(Stored data entries)
-.-.-
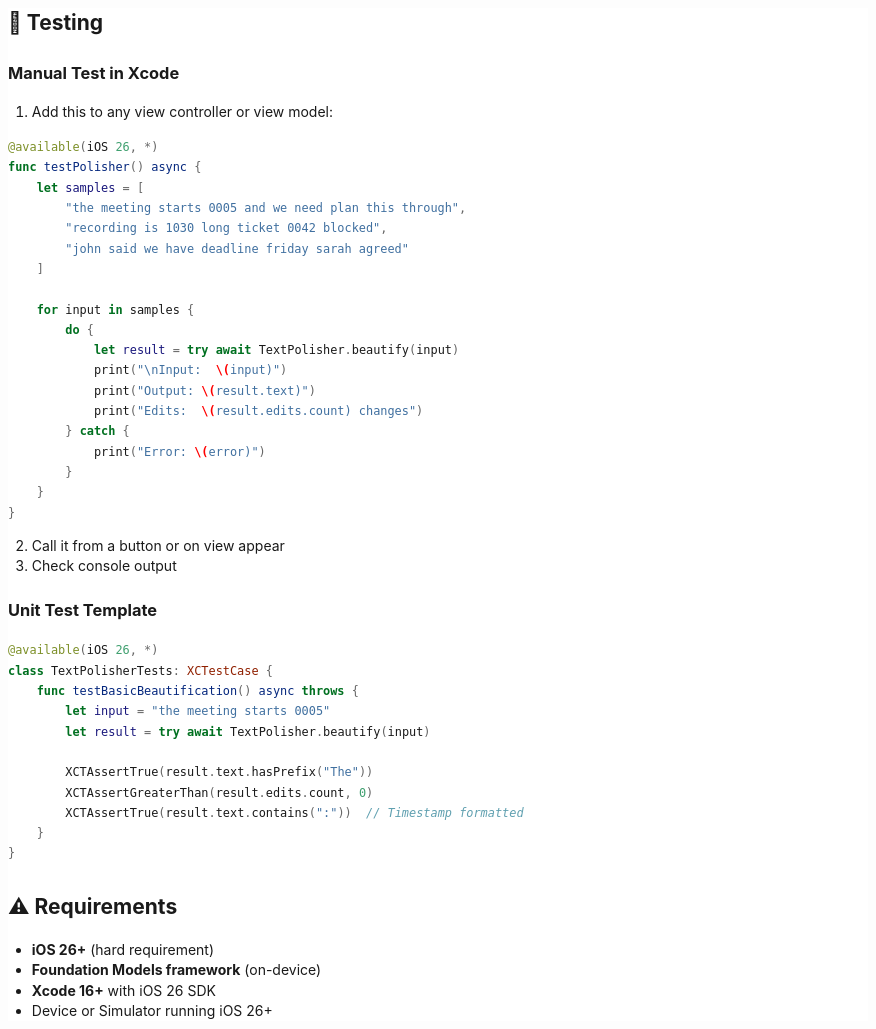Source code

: ## 🧪 Testing

### Manual Test in Xcode

1. Add this to any view controller or view model:

```swift
@available(iOS 26, *)
func testPolisher() async {
    let samples = [
        "the meeting starts 0005 and we need plan this through",
        "recording is 1030 long ticket 0042 blocked",
        "john said we have deadline friday sarah agreed"
    ]

    for input in samples {
        do {
            let result = try await TextPolisher.beautify(input)
            print("\nInput:  \(input)")
            print("Output: \(result.text)")
            print("Edits:  \(result.edits.count) changes")
        } catch {
            print("Error: \(error)")
        }
    }
}
```

2. Call it from a button or on view appear
3. Check console output

### Unit Test Template

```swift
@available(iOS 26, *)
class TextPolisherTests: XCTestCase {
    func testBasicBeautification() async throws {
        let input = "the meeting starts 0005"
        let result = try await TextPolisher.beautify(input)

        XCTAssertTrue(result.text.hasPrefix("The"))
        XCTAssertGreaterThan(result.edits.count, 0)
        XCTAssertTrue(result.text.contains(":"))  // Timestamp formatted
    }
}
```

## ⚠️ Requirements

- **iOS 26+** (hard requirement)
- **Foundation Models framework** (on-device)
- **Xcode 16+** with iOS 26 SDK
- Device or Simulator running iOS 26+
-.-.-
[What to produce]
Scan the lines above, and whenever one holds the string "edits", copy it.

[Finished exercise]
            print("Edits:  \(result.edits.count) changes")
        XCTAssertGreaterThan(result.edits.count, 0)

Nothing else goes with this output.